Exercise directions
This exercise calls for an exact copy of the listing, with no pictures kept.

Data extract

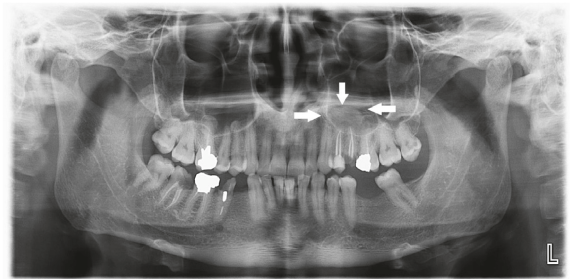
Figure 1: The tips of the arrows show the smooth and well-defined borders of the mucous retention cyst.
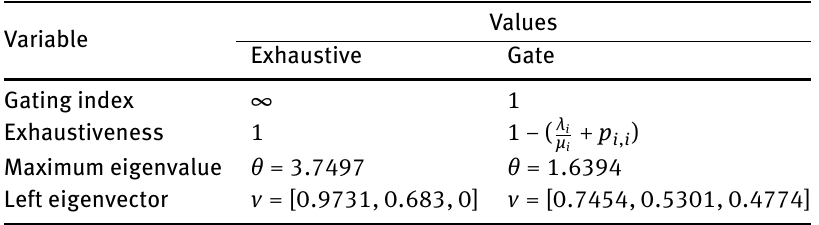
Table 2: Essential variable values in 3-queue polling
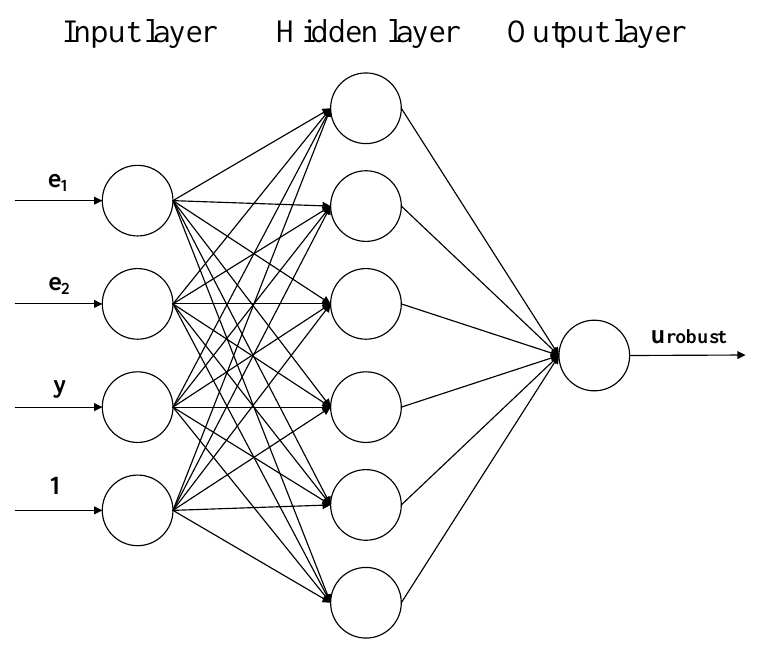
Figure 4. RBFNN internal structure for optimizing LESO input signal.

The completed task
Figure 1: The tips of the arrows show the smooth and well-defined borders of the mucous retention cyst.
Table 2: Essential variable values in 3-queue polling
Figure 4. RBFNN internal structure for optimizing LESO input signal.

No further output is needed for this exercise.